Dis Markers. 2013;35(5):301-10. doi: 10.1155/2013/715472. Epub 2013 Sep 15.
Endothelial-derived microparticles (EDMPs) and platelet-derived microparticles (PDMPs) have been reported to be increasing in various diseases including malignant diseases. Here, we investigated whether these MPs may be useful biomarkers for predicting lung cancer (LC) disease status, cell type, or metastasis.
One hundred and thirty LC patients were prospectively enrolled into the study between April 2011 and February 2012. Flow cytometric analysis demonstrated that the circulating levels of platelet-derived activated MPs (PDAc-MPs), platelet-derived apoptotic MPs (PDAp-MPs), endothelial-derived activated MPs (EDAc-MPs), and endothelial-derived apoptotic MPs (EDAp-MPs) were significantly higher in LC patients than in 30 age- and gender-matched normal control subjects (all P < 0.05).
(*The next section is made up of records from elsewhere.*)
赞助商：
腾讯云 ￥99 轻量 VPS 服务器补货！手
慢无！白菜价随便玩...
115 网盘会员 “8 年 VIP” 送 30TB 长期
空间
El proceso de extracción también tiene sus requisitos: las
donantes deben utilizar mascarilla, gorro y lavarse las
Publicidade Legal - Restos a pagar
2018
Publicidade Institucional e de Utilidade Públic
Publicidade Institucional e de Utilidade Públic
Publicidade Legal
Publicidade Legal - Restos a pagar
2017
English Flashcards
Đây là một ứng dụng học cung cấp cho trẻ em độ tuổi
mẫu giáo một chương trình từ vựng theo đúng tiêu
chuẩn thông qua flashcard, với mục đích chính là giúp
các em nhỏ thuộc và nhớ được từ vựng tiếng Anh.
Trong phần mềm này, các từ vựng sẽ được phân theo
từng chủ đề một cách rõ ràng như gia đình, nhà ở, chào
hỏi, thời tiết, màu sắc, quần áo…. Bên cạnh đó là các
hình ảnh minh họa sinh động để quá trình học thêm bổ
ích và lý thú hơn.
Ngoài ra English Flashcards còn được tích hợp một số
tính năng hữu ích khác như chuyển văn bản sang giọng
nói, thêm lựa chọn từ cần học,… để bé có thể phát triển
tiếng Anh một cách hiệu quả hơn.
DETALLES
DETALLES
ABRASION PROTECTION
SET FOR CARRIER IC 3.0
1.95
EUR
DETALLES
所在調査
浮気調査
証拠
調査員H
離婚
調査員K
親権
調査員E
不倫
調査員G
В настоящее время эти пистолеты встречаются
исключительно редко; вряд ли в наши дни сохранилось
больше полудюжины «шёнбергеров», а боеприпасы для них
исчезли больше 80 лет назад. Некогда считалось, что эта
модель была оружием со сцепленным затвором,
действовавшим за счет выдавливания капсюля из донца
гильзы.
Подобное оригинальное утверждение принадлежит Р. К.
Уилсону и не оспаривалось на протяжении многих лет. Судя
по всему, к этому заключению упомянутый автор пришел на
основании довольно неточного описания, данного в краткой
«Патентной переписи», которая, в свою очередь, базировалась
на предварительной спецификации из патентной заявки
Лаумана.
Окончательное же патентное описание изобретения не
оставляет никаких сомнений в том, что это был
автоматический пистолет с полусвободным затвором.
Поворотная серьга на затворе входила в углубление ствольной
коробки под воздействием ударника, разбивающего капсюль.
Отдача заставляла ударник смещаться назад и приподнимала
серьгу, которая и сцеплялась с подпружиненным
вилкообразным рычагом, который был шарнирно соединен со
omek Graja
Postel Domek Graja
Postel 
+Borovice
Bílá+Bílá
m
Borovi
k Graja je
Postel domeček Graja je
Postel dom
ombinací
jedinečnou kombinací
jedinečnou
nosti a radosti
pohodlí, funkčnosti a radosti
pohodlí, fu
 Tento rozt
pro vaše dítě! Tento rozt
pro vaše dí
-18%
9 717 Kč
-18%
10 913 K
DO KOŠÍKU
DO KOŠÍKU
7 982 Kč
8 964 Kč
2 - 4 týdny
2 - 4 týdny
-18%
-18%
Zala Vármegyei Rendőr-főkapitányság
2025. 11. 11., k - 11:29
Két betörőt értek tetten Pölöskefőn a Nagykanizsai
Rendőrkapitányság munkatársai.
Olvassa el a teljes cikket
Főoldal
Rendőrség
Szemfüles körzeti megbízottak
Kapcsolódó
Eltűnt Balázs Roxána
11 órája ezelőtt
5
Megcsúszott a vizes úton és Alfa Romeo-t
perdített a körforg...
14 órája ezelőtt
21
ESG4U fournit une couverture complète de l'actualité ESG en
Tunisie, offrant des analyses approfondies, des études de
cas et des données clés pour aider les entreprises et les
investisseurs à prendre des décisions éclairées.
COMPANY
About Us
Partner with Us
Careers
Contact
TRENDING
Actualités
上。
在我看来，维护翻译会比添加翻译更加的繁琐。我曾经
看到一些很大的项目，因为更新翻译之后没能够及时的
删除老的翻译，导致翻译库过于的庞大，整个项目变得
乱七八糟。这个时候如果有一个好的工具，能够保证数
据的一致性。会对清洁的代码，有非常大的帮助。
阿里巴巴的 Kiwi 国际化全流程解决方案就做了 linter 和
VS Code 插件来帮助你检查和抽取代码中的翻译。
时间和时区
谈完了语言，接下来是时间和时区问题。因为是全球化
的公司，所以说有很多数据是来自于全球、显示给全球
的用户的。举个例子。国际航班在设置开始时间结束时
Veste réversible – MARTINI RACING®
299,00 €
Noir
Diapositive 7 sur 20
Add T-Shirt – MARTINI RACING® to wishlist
Additionally, circulating level of PDAc-MPs was significantly lower (P = 0.031), whereas the circulating levels of the other three biomarkers did not differ (all P > 0.1) in early stage versus late stage LC patients. Furthermore, the circulating levels of the four types of MPs did not differ among patients with different disease statuses (i.e., disease controlled, disease progression, and disease without treatment, i.e., fresh case) (all P > 0.2) or between patients with or without LC metastasis (all P > 0.5). Moreover, only the circulating level of EDAp-MPs was significantly associated with the different cell types (i.e., squamous cell carcinoma, adenocarcinoma, and small cell carcinoma) of LC (P = 0.045).
Circulating MP levels are significantly increased in LC patients as compared with normal subjects. Among the MPs, only an increased level of EDAp-MPs was significantly associated with different LC cell types.
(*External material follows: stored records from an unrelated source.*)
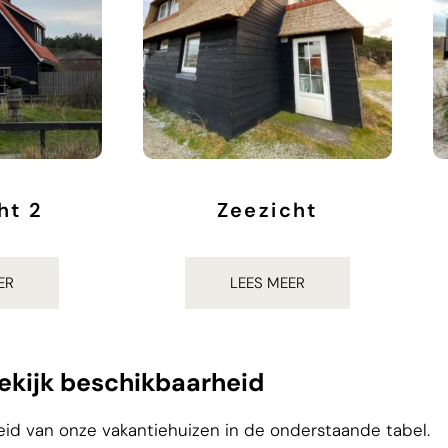
ht 2
Zeezicht
0
€
937.00
ER
LEES MEER
ekijk beschikbaarheid
id van onze vakantiehuizen in de onderstaande tabel.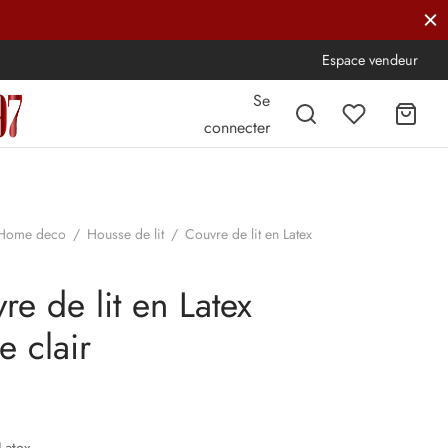
Espace vendeur
Se
connecter
Home deco
/
Housse de lit
/
Couvre de lit en Latex
re de lit en Latex
e clair
Latex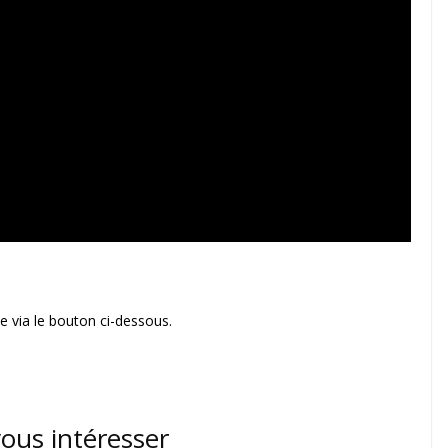
 via le bouton ci-dessous.
vous intéresser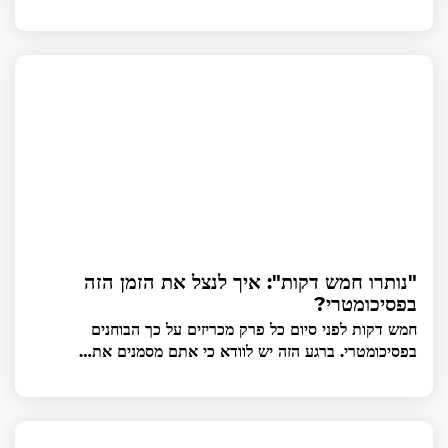
"נותרו חמש דקות": איך לנצל את הזמן הזה
בפסיכומטרי?
חמש דקות לפני סיום כל פרק מכריזים על כך הבוחנים
בפסיכומטרי. ברגע הזה יש לוודא כי אתם מסמנים את…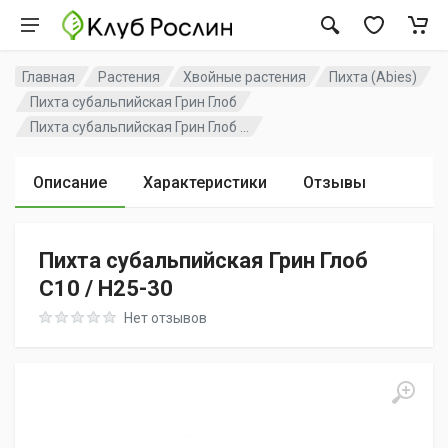
Главная
Растения
Хвойные растения
Пихта (Abies)
Пихта субальпийская Грин Глоб
Пихта субальпийская Грин Глоб ...
Описание
Характеристики
Отзывы
Пихта субальпийская Грин Глоб
C10 / H25-30
Rating: 0 out of 5
Нет отзывов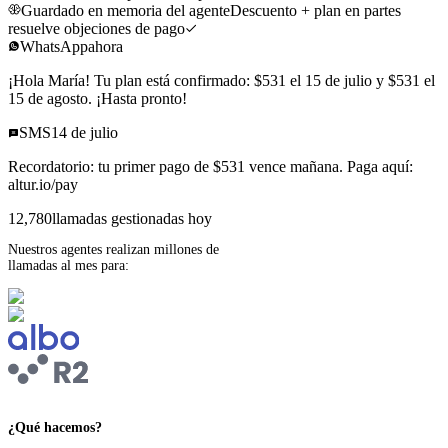
Guardado en memoria del agente
Descuento + plan en partes
resuelve objeciones de pago
WhatsApp
ahora
¡Hola María! Tu plan está confirmado: $531 el 15 de julio y $531 el
15 de agosto. ¡Hasta pronto!
SMS
14 de julio
Recordatorio: tu primer pago de $531 vence mañana. Paga aquí:
altur.io/pay
12,780
llamadas gestionadas hoy
Nuestros agentes realizan millones de
llamadas al mes para:
¿Qué hacemos?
已有研究报道,内皮细胞来源的微颗粒(EDMPs)和血小板来源的微颗粒(PDMPs)在包括恶性肿瘤在内的各种疾病中增加。在这里,我们研究了这些微颗粒是否可作为预测肺癌(LC)疾病状态、细胞类型或转移的有用生物标志物。
2011 年 4 月至 2012 年 2 月,前瞻性纳入 130 例 LC 患者入组研究。流式细胞术分析显示,LC 患者循环血小板源性激活微颗粒(PDAc-MPs)、血小板源性凋亡微颗粒(PDAp-MPs)、内皮源性激活微颗粒(EDAc-MPs)和内皮源性凋亡微颗粒(EDAp-MPs)的水平明显高于 30 例年龄和性别匹配的正常对照者(均 P < 0.05)。此外,早期 LC 患者循环 PDAc-MPs 水平明显降低(P = 0.031),而其他 3 种生物标志物的循环水平在早期和晚期 LC 患者之间无差异(均 P > 0.1)。此外,不同疾病状态(即疾病控制、疾病进展和未经治疗,即新发病例)的患者之间 4 种微颗粒的循环水平无差异(均 P > 0.2),或有或无 LC 转移的患者之间循环水平无差异(均 P > 0.5)。此外,仅 EDAp-MPs 的循环水平与 LC 的不同细胞类型(即鳞癌、腺癌和小细胞癌)显著相关(P = 0.045)。
与正常对照者相比,LC 患者的循环微颗粒水平显著升高。在这些微颗粒中,仅 EDAp-MPs 水平升高与 LC 的不同细胞类型显著相关。